There were 1,833 pharmacists working in GP practices in England in September 2019 versus 1,304 in September 2018, figures from NHS Digital show.
In its report on the general practice workforce as of September 30 2019 (published on November 28) NHS Digital said the number of pharmacists working in GP surgeries had risen by 40.6 per cent in a single year, making them one of the faster-growing workforces in the sector.
Meanwhile, the number of full time equivalent (FTE) pharmacists working in general practice rose from 906 to 1,249, a 37.8 per cent increase.
The NHS Long Term Plan and GP contract, both published in early 2019, set out plans to include ‘clinical pharmacists’ in a 20,000-strong recruitment drive for primary care by 2023-24, with practices reimbursed 70 per cent of pharmacists’ salaries up to a maximum of £37,810 annually.
Physiotherapists, physician associates and nursing associates saw larger percentage increases than pharmacists over the same period, but with lower absolute numbers involved. For example, the number of physiotherapists working in general practice rose by 65.5 per cent to 96.

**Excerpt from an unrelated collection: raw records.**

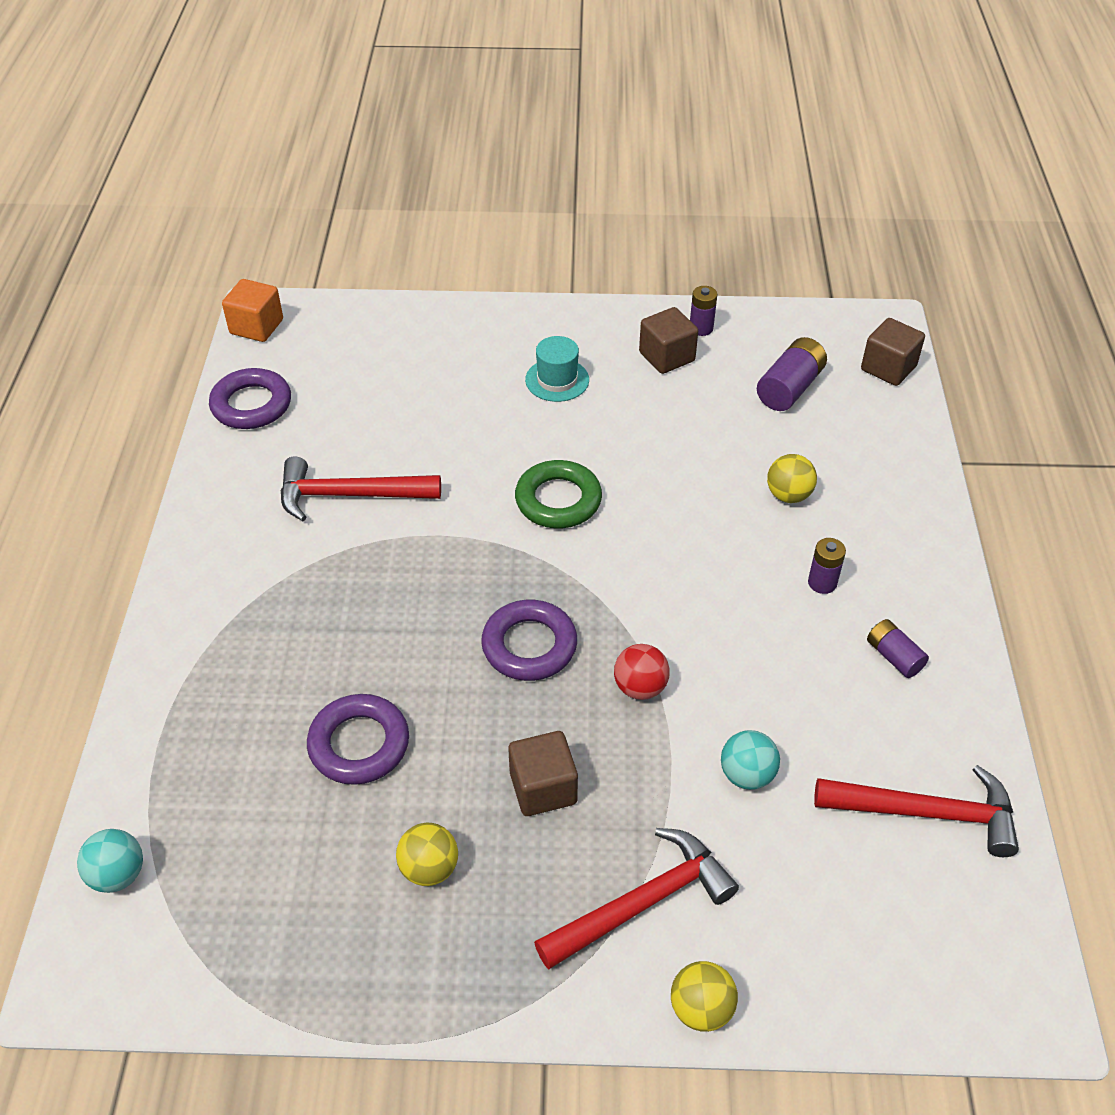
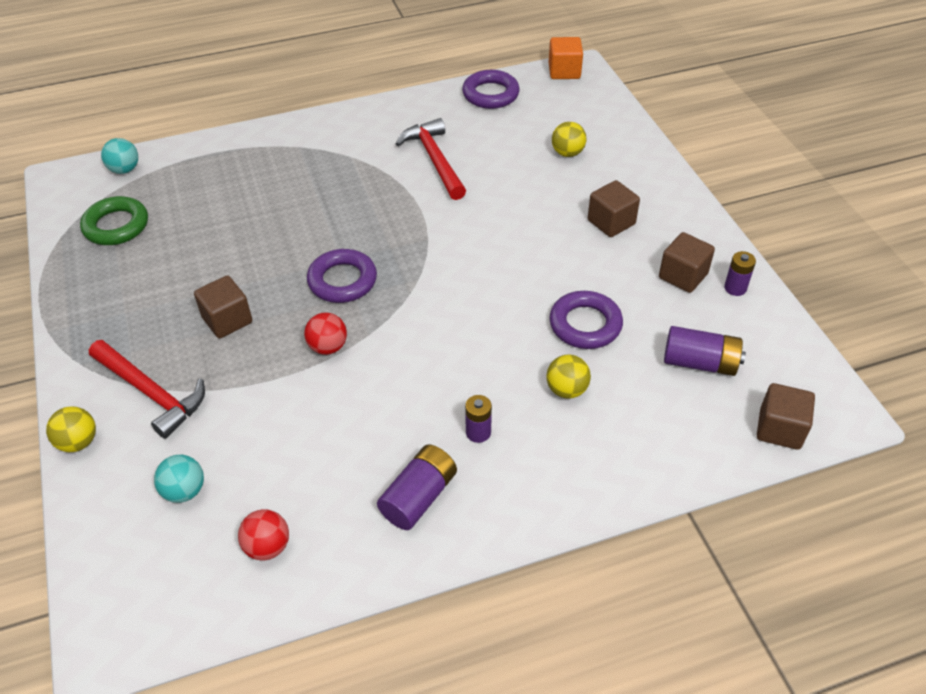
camera: 70 degrees right, 0 degrees up
(359, 744) = (236, 229): purple ring -> purple ring (585, 324)
(429, 868) = (155, 286): yellow ball -> yellow ball (567, 153)
(557, 380) = (611, 222): turquoise hat -> brown cube
(558, 500) = (485, 257): green ring -> green ring (116, 226)
(747, 775) = (270, 425): turquoise ball -> turquoise ball (184, 491)
(894, 657) = (419, 497): purple battery -> purple battery, size x1.59
(926, 813) = (267, 547): red hammer -> red ball

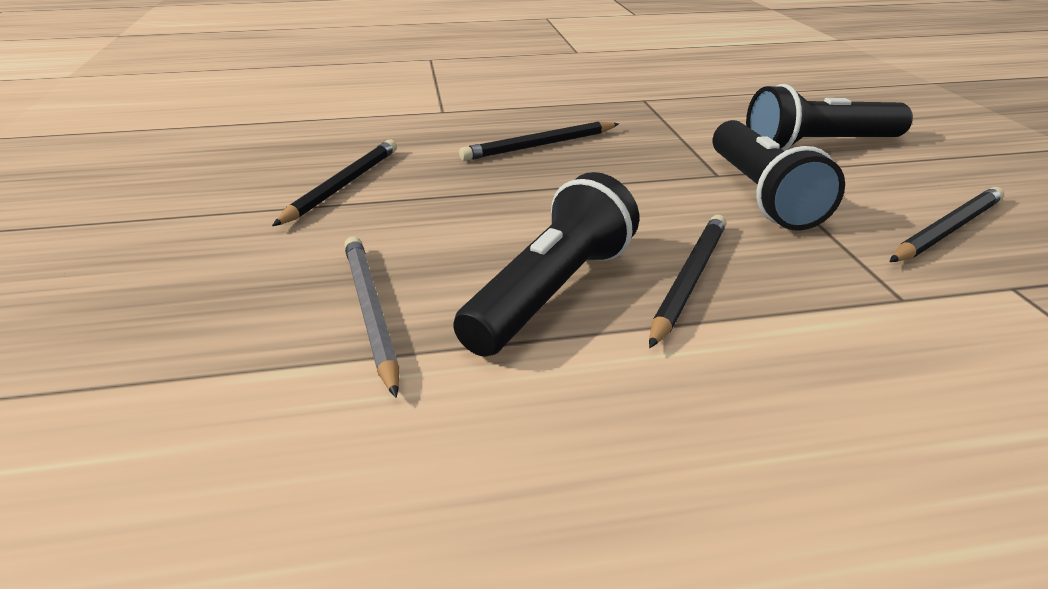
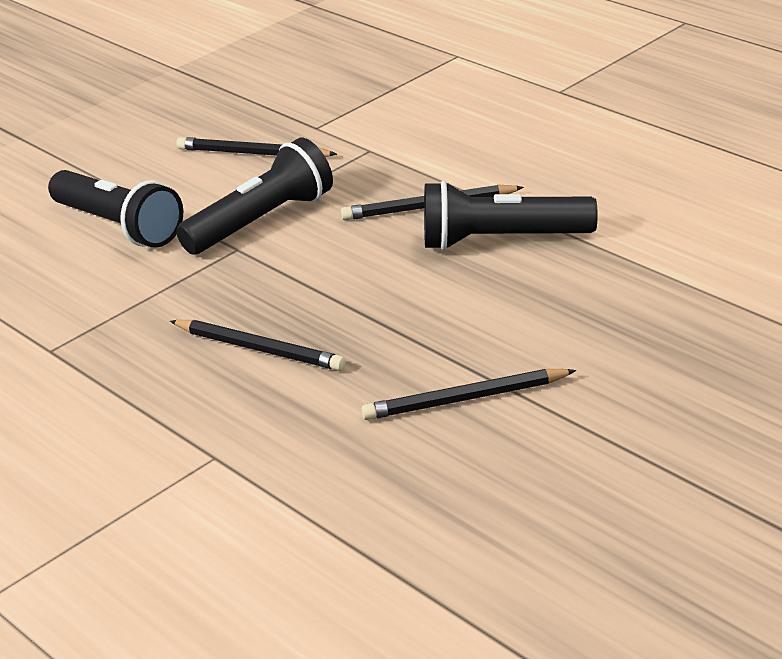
camera: 120 degrees left, 0 degrees up
(371, 312) = (603, 283): grey pencil -> none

This compared to a 14.3 per cent increase in nurse dispensers, and a 1.8 per cent rise in the overall number practice nurses. Meanwhile, the number of practice-based dispensers fell by 0.7 per cent to 3,563.
Pharmacy technicians began being included in NHS Digital’s GP workforce reports in June 2019. There were 39 at that first count, rising to 73 in September. Social prescribing link workers are another newly recorded element of the workforce, with the report indicating there were 57 in June and 74 in September.
The report shows that the number of fully qualified FTE GPs fell 1.2 per cent, down from 28,654 in September 2018 to 28,315 in September 2019.
However, the total number of fully qualified GPs rose by 1.4 per cent to 38,944.